SOURCE EXTRACT —
────────────────

Other rumors that circulate is that the new MacBook Pro will come in 16" and 14" size respectively. They will feature OLED screens that can support HDR content and finally have ProMotion which was present in iPad Pro for years now. It is unknown what kind of RAM and storage will they have, but it is expected to at least match with what that is currently offered in the MacBook Pro, which is 16 to 64GB of RAM and 512 to 8192 GB of storage. Pricing starts from $2,400 for the base 16" version and upto $6,600 when all options are maxed out.
Other than the MacBook Pro that everybody is waiting for, there’s another Mac that would is still waiting for an update, in both design and specs, especially on the upper echelons: the humble Mac Mini. One of the first Macs that got the M-series chip was the silver Mac Mini which is still the cheapest Mac that you can buy. While does not sell as well as laptops, the Mac Mini is popular amongst hobbyist, developers and people who just wanted to try to use a Mac. Apple also have a space grey Mac Mini which higher specs that people use as a server or part of a render farm for movie studios.
The Mac Mini requires an update for a few reasons. First, as it shown on the M1 Mac Mini, the board and the power supply is comically small for the chassis of the Mac Mini. The 150W power supply is comically large against the M1 which at best, use only 10W of power. The reason why Apple hasn’t change anything in the Mac Mini because the design is timeless, it does not sell well, and basically, it’s not broken. I personally have a Mac Mini from 2011 that I still use as a media server today. The only gap that the current Mac Mini has is the lack of ports (due to M1 chip limitations) and lack of higher end version for server use.
It is expected that Apple will unleash an all=new Mac Mini design for the October event. This would be the first redesign of the Mac Mini since 2010 (110 years ago in IT world). From design leaks, it expected that the new Mac Mini will use the same form factor but slightly shorter. The port array will basically be the same but rearrange in a new way: 4 USB-C ports + USB-A ports, HDMI and ethernet ports. The power port is expected to use the same port that was introduce in the new iMac 24".

────────────────

WHAT IS EXPECTED —
Carry on the article about the rumored new MacBook Pro and Mac Mini from the point where it stops.

DATA BELOW —
────────────────

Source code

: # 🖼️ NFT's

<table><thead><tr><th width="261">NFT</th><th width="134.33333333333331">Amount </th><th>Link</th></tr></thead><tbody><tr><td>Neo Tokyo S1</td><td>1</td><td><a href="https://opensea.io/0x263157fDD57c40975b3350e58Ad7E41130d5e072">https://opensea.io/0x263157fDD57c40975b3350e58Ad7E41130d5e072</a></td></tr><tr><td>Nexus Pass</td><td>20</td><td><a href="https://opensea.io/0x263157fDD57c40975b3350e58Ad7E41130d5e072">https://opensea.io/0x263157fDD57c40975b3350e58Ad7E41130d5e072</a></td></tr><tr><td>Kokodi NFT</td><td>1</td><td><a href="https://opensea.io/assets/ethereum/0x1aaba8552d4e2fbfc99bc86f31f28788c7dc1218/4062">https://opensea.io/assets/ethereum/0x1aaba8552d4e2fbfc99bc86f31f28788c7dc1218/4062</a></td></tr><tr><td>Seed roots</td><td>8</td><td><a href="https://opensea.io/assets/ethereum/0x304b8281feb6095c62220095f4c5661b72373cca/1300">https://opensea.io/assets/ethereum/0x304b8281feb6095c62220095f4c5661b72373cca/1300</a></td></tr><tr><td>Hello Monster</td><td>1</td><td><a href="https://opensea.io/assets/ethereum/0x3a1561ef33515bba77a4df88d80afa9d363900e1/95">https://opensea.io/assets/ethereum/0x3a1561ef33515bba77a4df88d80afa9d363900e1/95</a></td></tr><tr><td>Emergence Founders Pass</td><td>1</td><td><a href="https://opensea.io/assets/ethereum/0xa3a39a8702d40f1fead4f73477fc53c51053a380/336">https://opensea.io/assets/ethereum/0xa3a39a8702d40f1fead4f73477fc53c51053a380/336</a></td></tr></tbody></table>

────────────────

ANSWER FOR THIS EXERCISE —
Now it is anticipated that we will get new M-series chip, a new MacBook Pro and possibility a Mac Mini, what else does Apple will have in store for us? Here are the rumors from most likely to most unlikely.
30" iMac The 21.5" iMac was recently updated to a new bigger screen and thinner 24" iMac. While this event Apple is expected to launch a new high-performance chip for the higher end MacBooks and Mac Mini, it is not outside the realm of possibility that Apple will update the 27" iMac to a larger screen iMac with the same design cues as the 27" iMac. Whether if that will happen or not, remains to be seen.
Mac Pro Mini When Apple introduced the Mac Pro, it was a showcase of the best Mac Apple can make. However, there is a large gap between the Mac Pro and the next level desktop Mac: the 27" iMac. The Mac Pro starts at $5,999 while the 27" iMac starts at $1,799 (or $2,299 for the higher base spec). There is a niche market where there are people who wanted the power and flexibility of the Mac Pro, but only have the budget for half of it. Whether Apple is going to fill that niche is a question that will have to wait.
AirPods The running joke is that every time Apple does a showcase event, the AirPods will be updated. We’ll see if that will happen on Monday.
It would be very interesting to see what Apple will unveil on Monday. It is a highly anticipated event since there are many people who hold off from getting a MacBook Pro because they actually need to extra oomph for their work, which include video editors, photographers, programmers and scientist.